*** Begin section ***

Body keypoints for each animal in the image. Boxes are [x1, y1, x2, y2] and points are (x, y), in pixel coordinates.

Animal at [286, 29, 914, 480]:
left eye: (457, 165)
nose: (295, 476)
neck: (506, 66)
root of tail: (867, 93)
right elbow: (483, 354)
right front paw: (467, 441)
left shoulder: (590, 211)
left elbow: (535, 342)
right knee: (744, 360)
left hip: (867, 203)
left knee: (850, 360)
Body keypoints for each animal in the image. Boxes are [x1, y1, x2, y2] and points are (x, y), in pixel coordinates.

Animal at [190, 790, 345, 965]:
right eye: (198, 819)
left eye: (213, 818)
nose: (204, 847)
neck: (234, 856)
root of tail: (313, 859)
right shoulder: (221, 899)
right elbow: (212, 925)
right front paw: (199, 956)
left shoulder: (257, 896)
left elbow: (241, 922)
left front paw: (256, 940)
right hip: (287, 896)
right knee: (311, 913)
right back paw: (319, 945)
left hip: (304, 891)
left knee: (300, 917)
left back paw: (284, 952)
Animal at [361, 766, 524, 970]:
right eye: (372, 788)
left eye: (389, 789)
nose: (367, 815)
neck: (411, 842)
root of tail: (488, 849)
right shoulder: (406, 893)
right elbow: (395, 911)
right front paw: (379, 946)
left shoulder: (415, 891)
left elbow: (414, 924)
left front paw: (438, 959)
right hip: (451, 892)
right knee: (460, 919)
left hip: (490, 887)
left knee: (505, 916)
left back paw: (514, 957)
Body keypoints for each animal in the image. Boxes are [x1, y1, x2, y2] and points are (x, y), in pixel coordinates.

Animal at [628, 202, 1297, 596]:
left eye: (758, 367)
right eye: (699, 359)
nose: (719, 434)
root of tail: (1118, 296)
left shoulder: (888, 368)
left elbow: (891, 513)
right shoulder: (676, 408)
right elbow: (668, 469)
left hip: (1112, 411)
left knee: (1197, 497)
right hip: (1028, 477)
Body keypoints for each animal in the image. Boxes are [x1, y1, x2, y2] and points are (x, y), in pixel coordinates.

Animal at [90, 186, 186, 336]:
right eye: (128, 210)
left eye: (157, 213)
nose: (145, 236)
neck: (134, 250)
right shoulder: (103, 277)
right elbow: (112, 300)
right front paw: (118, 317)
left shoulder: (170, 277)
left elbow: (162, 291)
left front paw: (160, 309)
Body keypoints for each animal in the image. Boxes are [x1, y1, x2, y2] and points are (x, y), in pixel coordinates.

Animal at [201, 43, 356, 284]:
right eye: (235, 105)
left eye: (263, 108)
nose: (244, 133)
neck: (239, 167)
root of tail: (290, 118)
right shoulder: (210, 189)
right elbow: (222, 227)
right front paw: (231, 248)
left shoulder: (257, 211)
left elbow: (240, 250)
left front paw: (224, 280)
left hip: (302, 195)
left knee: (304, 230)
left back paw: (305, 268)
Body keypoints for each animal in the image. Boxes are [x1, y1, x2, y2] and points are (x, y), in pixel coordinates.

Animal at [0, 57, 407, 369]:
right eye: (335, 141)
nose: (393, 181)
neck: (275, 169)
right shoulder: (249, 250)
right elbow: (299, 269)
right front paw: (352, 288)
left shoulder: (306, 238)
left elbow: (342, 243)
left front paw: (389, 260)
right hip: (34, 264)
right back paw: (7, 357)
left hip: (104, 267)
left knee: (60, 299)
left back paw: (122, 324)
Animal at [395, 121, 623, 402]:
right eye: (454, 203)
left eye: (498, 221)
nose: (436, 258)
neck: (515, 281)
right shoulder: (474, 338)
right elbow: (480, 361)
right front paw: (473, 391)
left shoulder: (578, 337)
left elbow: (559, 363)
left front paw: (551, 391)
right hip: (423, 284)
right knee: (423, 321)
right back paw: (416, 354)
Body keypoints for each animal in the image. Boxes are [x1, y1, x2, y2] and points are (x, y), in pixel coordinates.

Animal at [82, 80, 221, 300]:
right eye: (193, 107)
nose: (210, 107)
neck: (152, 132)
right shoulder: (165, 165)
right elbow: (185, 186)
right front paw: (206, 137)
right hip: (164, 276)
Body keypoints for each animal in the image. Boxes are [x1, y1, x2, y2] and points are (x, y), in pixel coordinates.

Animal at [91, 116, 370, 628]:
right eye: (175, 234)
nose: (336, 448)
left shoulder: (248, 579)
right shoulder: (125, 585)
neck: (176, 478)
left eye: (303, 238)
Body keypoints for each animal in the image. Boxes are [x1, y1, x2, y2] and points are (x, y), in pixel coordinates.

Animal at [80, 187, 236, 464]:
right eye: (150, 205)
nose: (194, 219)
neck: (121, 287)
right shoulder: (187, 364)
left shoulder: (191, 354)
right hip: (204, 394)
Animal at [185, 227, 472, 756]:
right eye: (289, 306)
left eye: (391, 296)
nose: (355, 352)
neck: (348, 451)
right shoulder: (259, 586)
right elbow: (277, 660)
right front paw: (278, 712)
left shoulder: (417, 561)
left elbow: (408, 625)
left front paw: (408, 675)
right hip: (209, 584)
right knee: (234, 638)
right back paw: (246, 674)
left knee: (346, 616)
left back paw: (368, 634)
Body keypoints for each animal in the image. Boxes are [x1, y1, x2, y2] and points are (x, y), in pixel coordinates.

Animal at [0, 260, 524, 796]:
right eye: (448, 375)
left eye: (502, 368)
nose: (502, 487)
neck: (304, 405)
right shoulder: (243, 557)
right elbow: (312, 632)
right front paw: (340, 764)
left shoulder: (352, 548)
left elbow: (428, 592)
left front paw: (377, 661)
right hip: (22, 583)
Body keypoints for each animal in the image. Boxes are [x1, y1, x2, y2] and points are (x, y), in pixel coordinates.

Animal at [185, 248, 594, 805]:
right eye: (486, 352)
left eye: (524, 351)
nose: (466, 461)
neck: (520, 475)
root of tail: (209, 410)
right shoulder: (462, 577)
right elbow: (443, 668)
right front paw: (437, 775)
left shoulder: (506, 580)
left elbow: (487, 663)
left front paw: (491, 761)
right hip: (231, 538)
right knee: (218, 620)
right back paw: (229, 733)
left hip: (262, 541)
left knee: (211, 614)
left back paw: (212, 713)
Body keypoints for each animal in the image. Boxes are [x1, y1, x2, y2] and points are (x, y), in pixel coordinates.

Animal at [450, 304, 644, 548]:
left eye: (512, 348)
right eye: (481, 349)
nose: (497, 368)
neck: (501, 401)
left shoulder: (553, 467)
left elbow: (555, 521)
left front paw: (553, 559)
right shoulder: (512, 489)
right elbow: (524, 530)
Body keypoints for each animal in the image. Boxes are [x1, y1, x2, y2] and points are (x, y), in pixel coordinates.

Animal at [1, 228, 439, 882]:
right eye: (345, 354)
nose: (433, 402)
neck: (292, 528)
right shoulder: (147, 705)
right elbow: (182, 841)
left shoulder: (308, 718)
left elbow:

*** End section ***

Prompt
Reproduce verbatim the stretch of lines beginning with the one containing "right shoulder: (147, 705)" and ending at the close of the entries above.

Result of the exercise
right shoulder: (147, 705)
right elbow: (182, 841)
left shoulder: (308, 718)
left elbow:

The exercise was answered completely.